In August 2010, I traveled from France to Scotland with my family and had a nice one-week road trip in the Highlands of Scotland with accommodation booked in advance through VisitScotland. Given my interest for “all things crime”, I particularly loved visiting Inveraray Jail on account both of its historical value and the very modern and interactive scenography of the exhibition. Great for adults and kids alike. Travelling to Scotland in the footsteps of Robert Louis Stevenson, Conan Doyle or Ian Fleming will naturally lead you to the Scottish Highlands, where beautiful landscapes of moors, lochs and castles await you.
Driving through the Scottish Highlands
Itinerary overview: From Edinburgh, we headed north to Pitlochry and stopped for a few hours to visit the treasure-filled Blair Castle, then on to Inverness, the must see base camp for Loch Ness and its unfathomable mysteries. We then headed south west and spent the night in the lovely town of Oban on the west coast, the following day we then visited Inveraray Jail on the road down to Glasgow.
Located between Inverness and Glasgow, Oban is a most pleasant seaside resort full of Victorian charm. It is also a port town in the shape of the most perfect horseshoe with ferries leaving for the Islands of Kerrera and Mull. Walking around the town, we were surprised to find a large “pipe band” rehearsing on a car park… An unexpected and fantastic outdoor concert!
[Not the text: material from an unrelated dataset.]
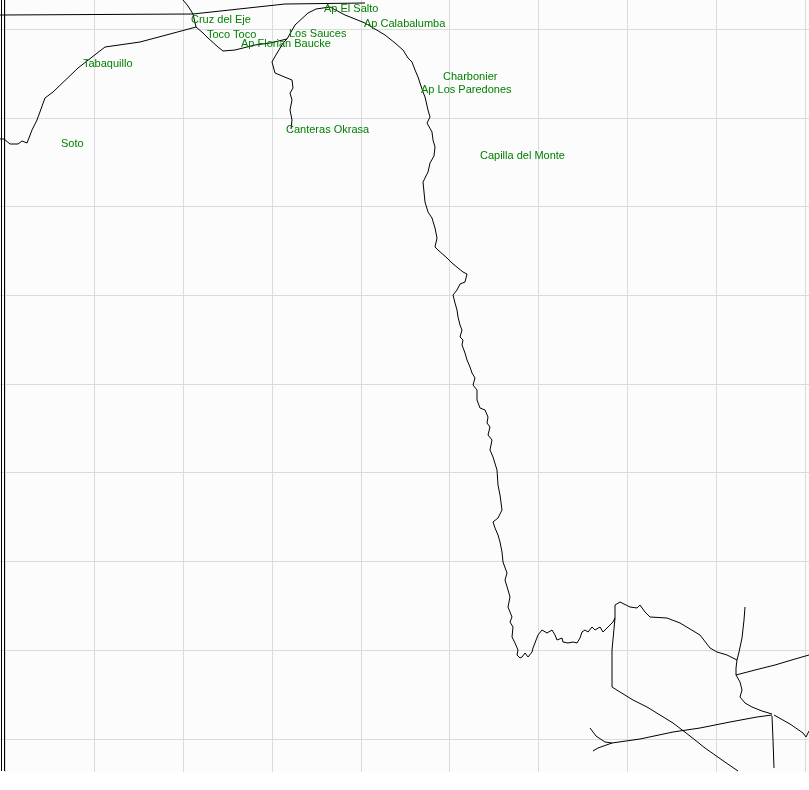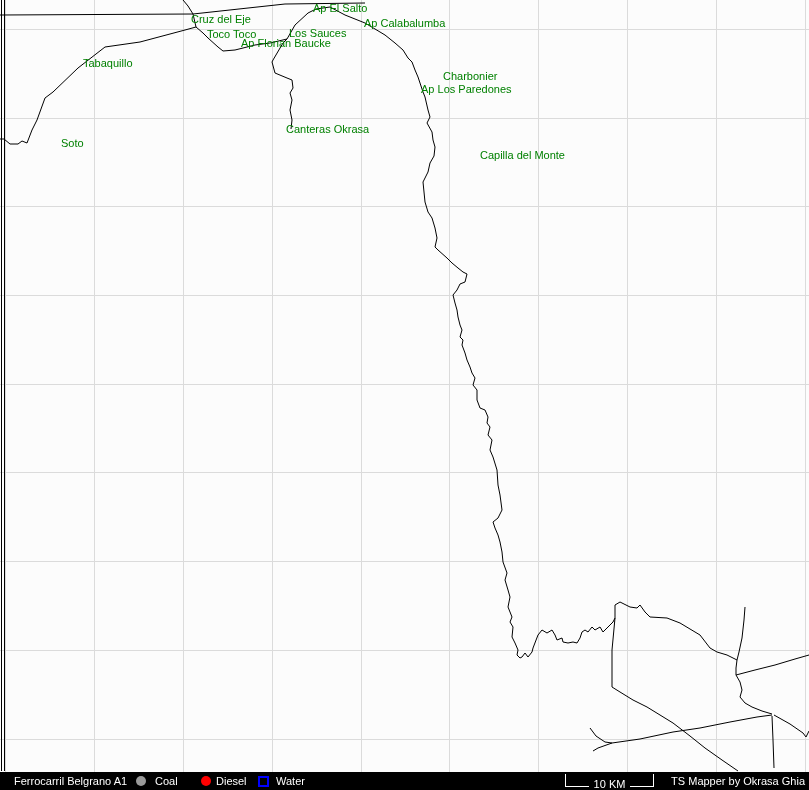"Ap El Salto" div.station-label { left: 313px -> 324px }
In Oban, I strongly recommend to stay at “Alt Na Craig House”, a Victorian-style Bed & Breakfast with a garden, large and comfortable rooms fit for families or small groups and a wonderful panoramic view of the bay.
Inveraray is located 52 km south east of Oban. Here you can visit Inveraray Castle, the ancestral home of the Duke and Duchess of Argyll since 1746, but you should also keep some time to visit Inveraray Jail, a model prison of the 19th century built on the western shore of Loch Fyne.
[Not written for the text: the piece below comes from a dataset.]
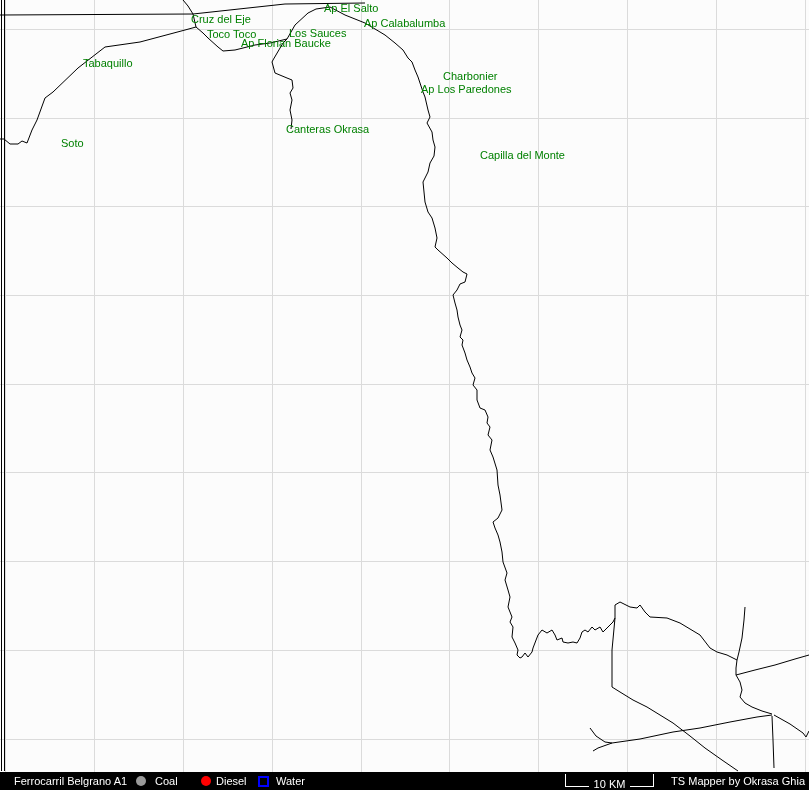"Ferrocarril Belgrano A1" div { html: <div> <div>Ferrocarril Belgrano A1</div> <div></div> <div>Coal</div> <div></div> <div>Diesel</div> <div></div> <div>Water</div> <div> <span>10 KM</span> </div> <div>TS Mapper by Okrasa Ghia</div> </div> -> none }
It’s an interactive and educational journey back in time where a mischievous prison warder welcomes you at the entrance, then you can attend a trial in the original courthouse, before getting thrown into jail, where you can discover the daily life of the inmates, and the general layout of the prison and the cells (you can even try lying in one of the hammocks!) and even learn about some of the corporal punishments that were used on the prisoners.
The former 1820 prison housed men, as well as women and children, and petty thieves including madmen and serial killers. Today, you can visit both the Old Prison and the new buildings added in 1848, following The Prisons Act of 1839.
The Prison shop is full not only of postcards and souvenirs, but also of all sorts of prison-related items, from board games to gadgets fit for all ages.
Don’t miss this original experience on your next trip to the Highlands of Scotland.